Upbeat about Uzbekistan
A happier scenario has emerged in Uzbekistan where, a quarter-century after the breakup of the Soviet Union, the Islamic nation in Central Asia nurtures democracy that saw 88 percent turnout at the polls in last year’s election of President Shavkat Mirziyoyev.
It was back in 2012 when, with Russian progress in free fall, Cordy’s email contained an invite that had him accepting and then poring over a map. It said, “We understand you are a judge who will go anywhere for a good cause. Would you consider coming to Uzbekistan to help celebrate the 20th anniversary of the constitution?”

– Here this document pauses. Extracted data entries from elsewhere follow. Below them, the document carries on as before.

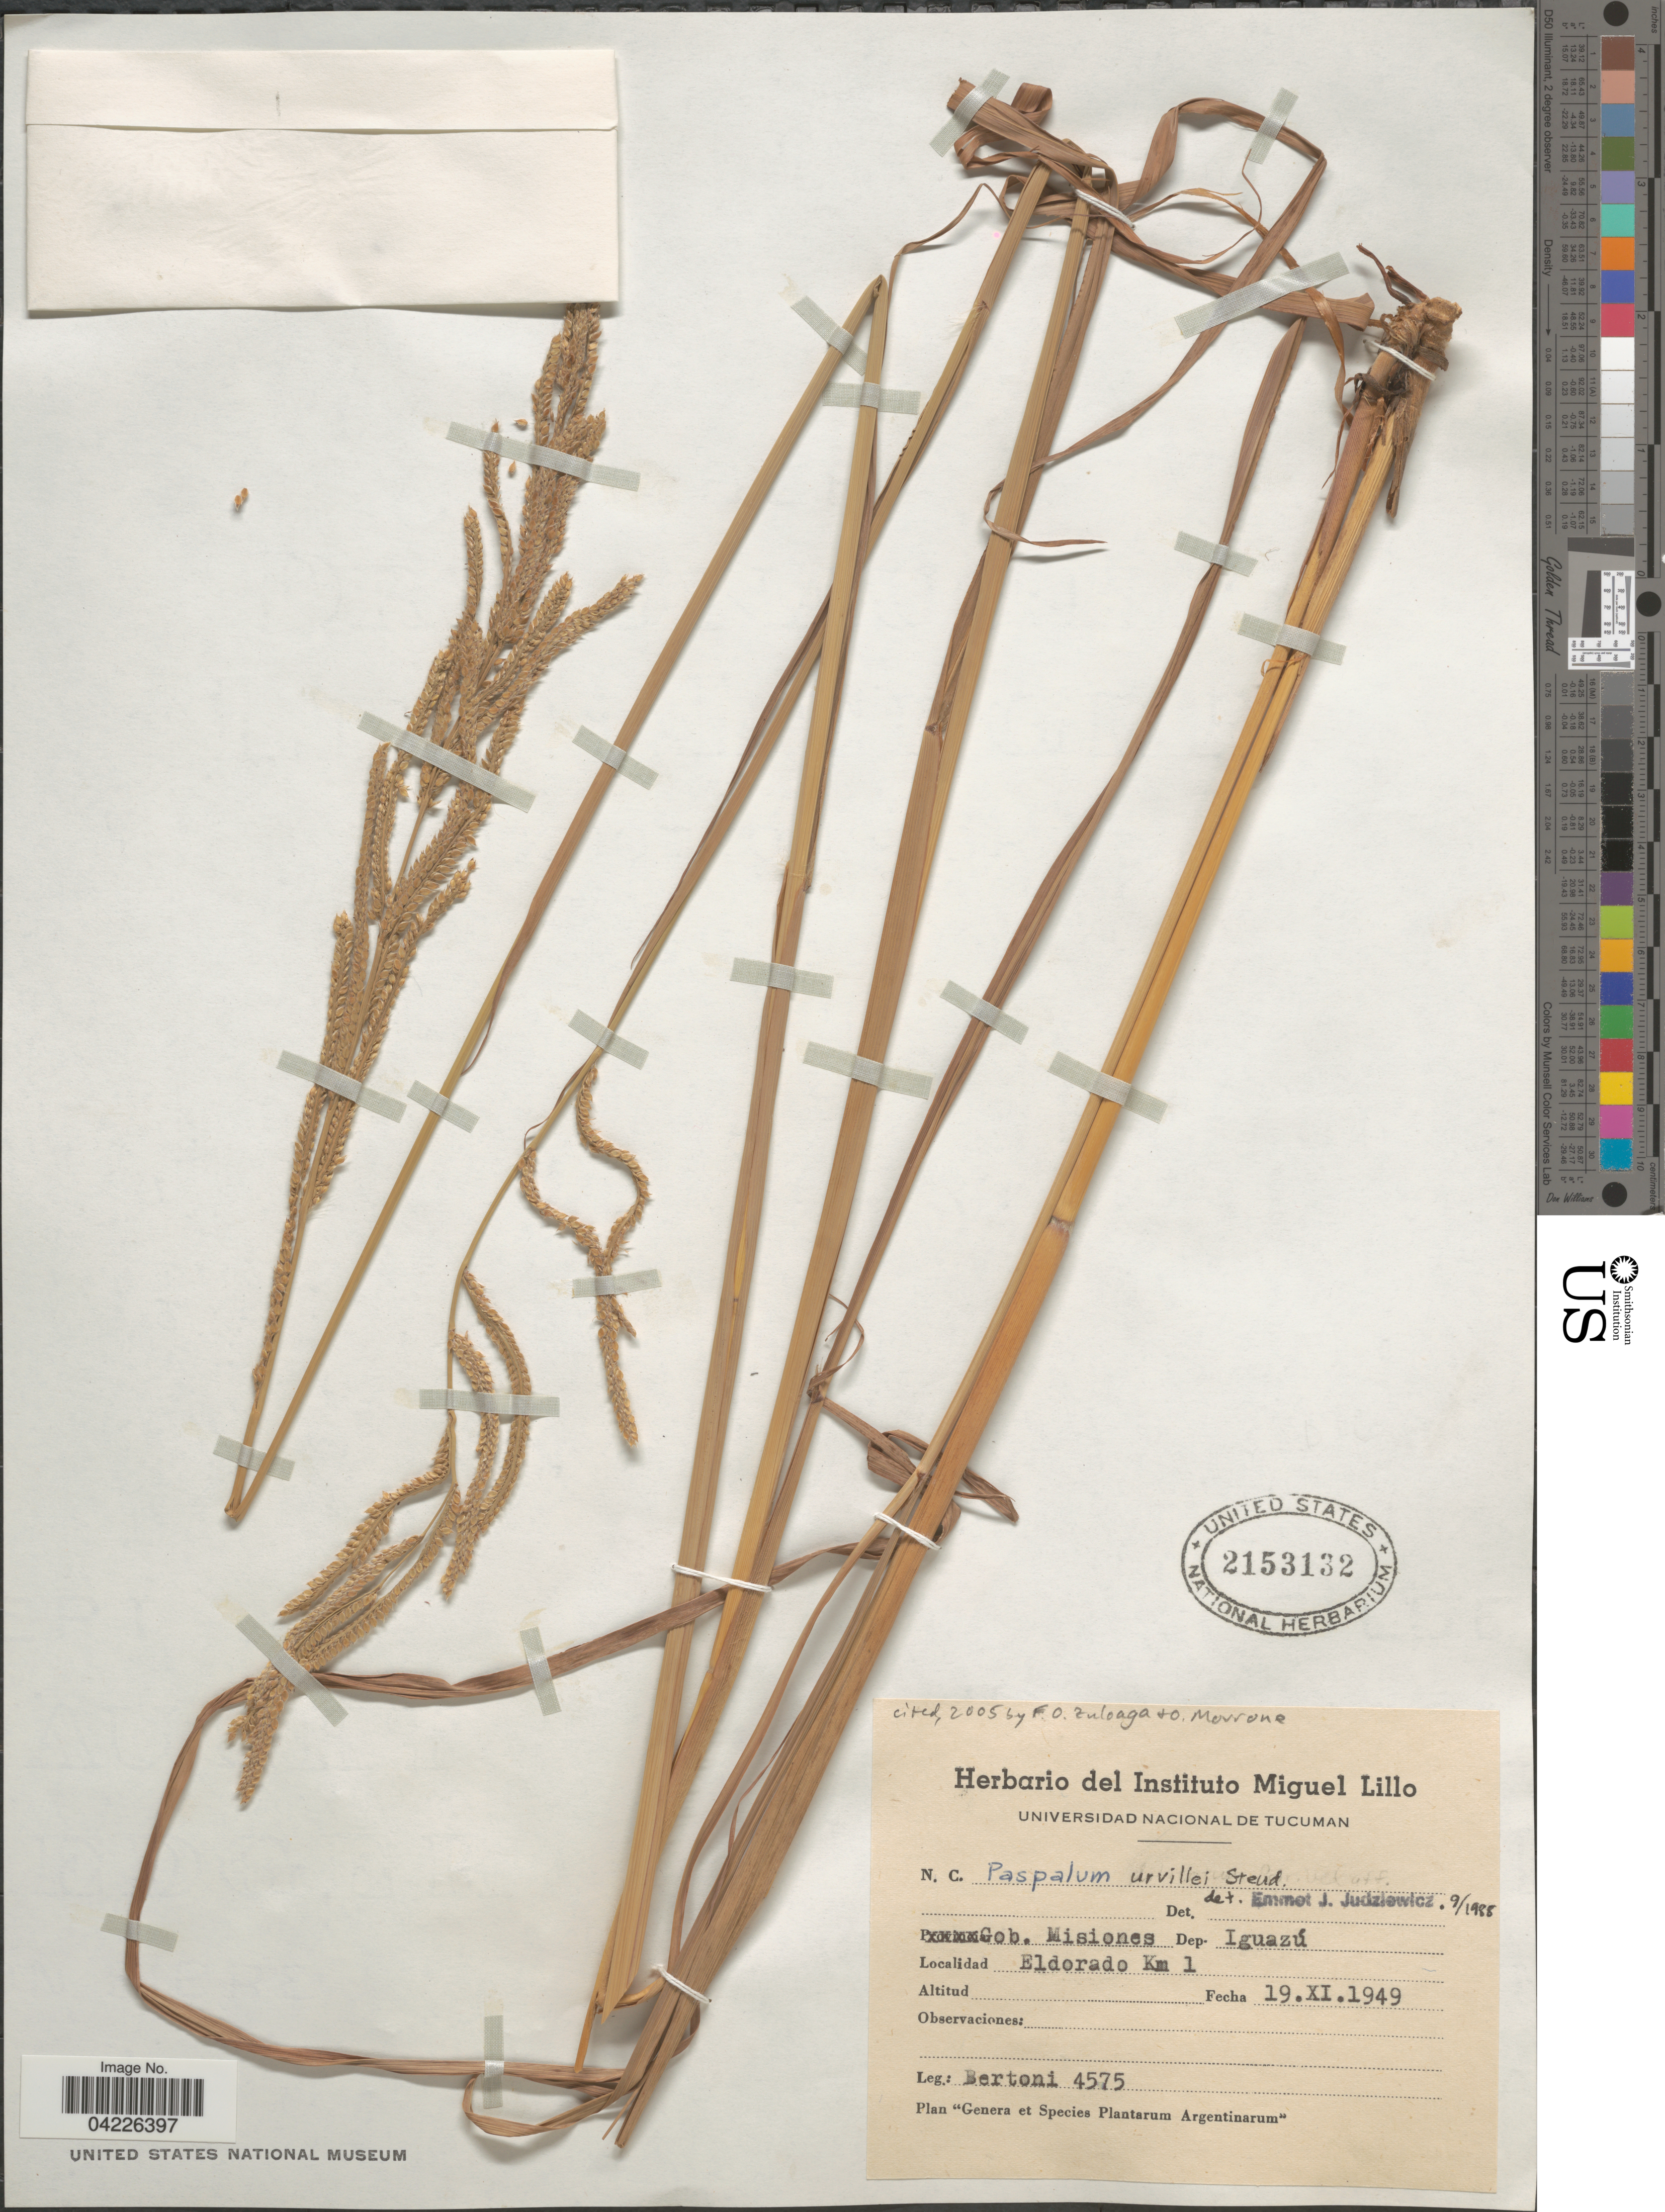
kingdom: Plantae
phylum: Tracheophyta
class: Liliopsida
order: Poales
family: Poaceae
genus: Paspalum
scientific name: Paspalum urvillei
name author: Steud.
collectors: -- Bertoni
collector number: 4575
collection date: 1949-11-19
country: Argentina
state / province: Misiones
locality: Gob. Misiones. Dep. Iguazú. Eldorado Km 1.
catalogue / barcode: US 2153132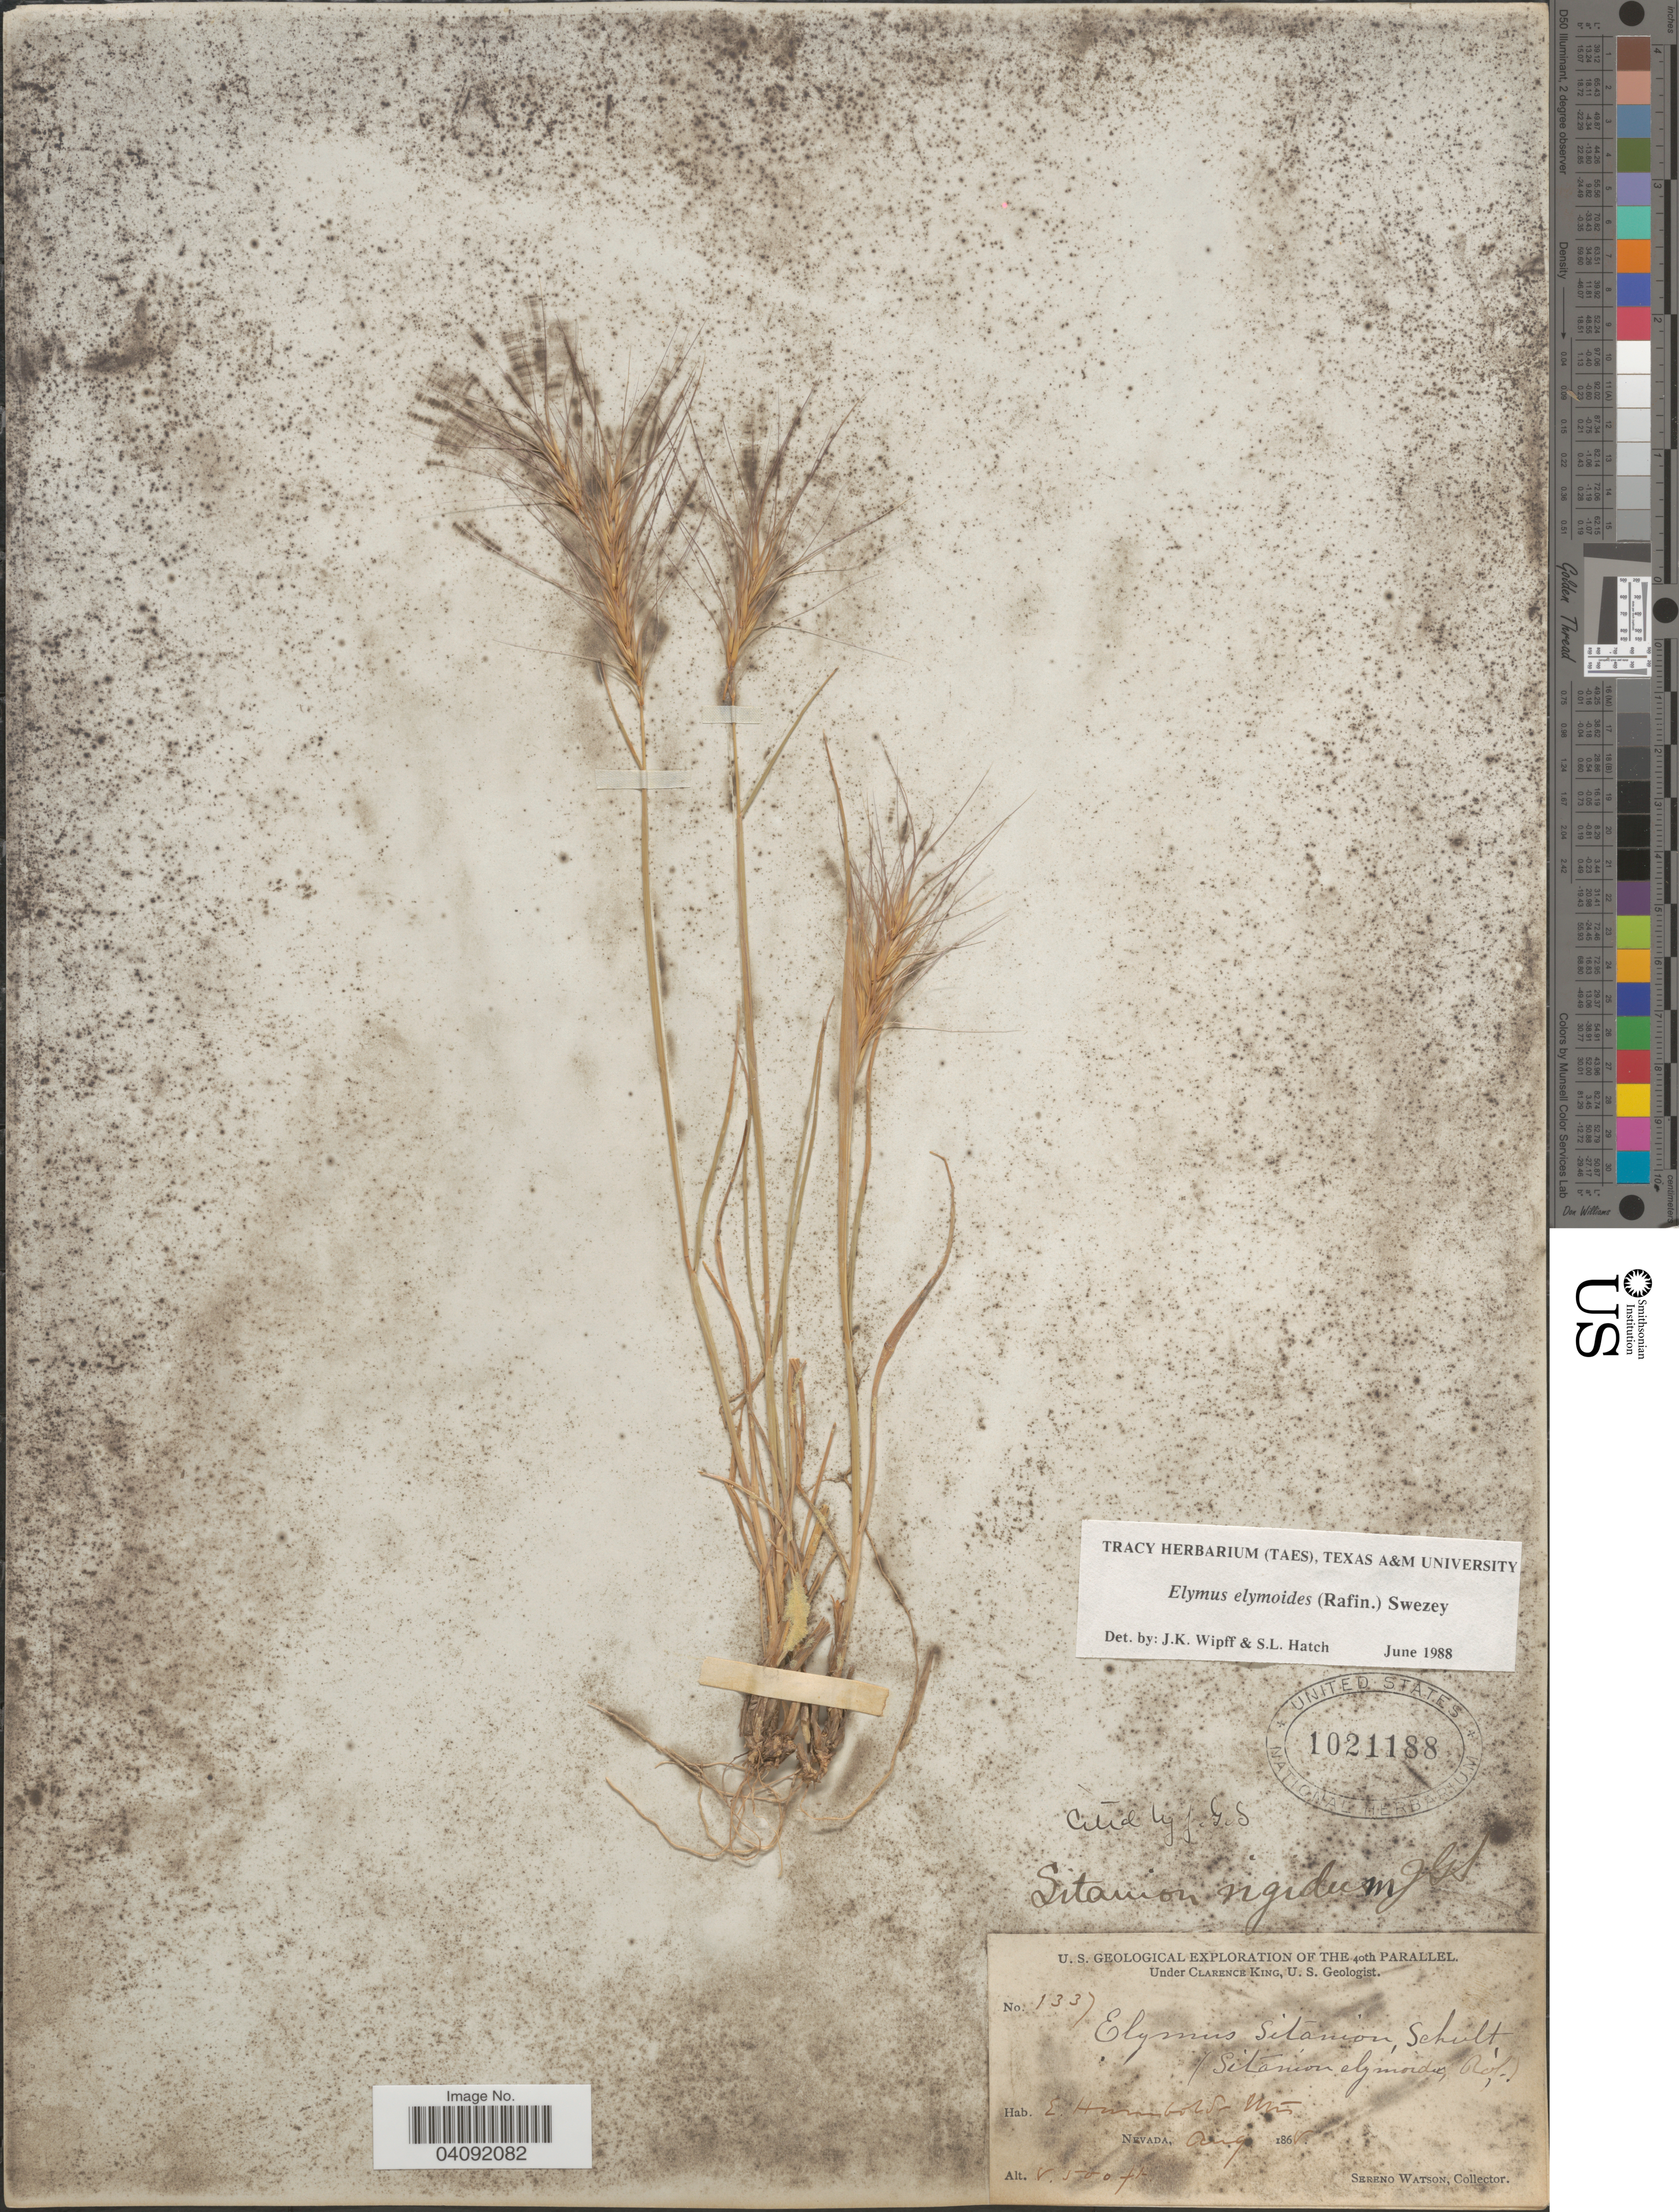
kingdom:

In the last five years, he’s made nine trips to the landlocked nation that borders Afghanistan. The Uzbek legal community and Boston College’s law school are about to commence an exchange program. Judicial independence, legal education, rule of law, a liberalized economy, anti-corruption initiatives and an active civil society and media seem foremost among the country’s new ambitions.
“The contrast between the Uzbekistan of today and other countries moving in the opposite direction is striking,” Cordy wrote in a Boston Herald op-ed last year.
There might be some irony when Cordy says, “the direction of the new president of Uzbekistan could not be more consistent with U.S. ideals.” That “new president” hails from halfway around the world. As for the new president at home, Cordy sees some autocratic traits.
As candidate and as president, Donald Trump has spoken disparagingly of judges who have ruled against his interests, and postured for laws that would lower the burden of proof in libel and slander cases. Ever outspoken on the need for an independent judiciary and unrestrained media, Cordy reminds us that there’s a Constitution here that also needs defending.
Cordy did that for 16 years on Massachusetts’ highest court prior to returning to a partnership at McDermott, Will & Emery. Though busy with high-profile clients, the 68-year-old Cordy—youthful and passionate as ever—has his passport handy and a map available for his next calling abroad, wherever that might be.
“I’m always energized by the prospect of working with colleagues abroad,” he says. “On one hand it can be exhilarating, but on the other hand we’ve got to be realistic about how things can change.”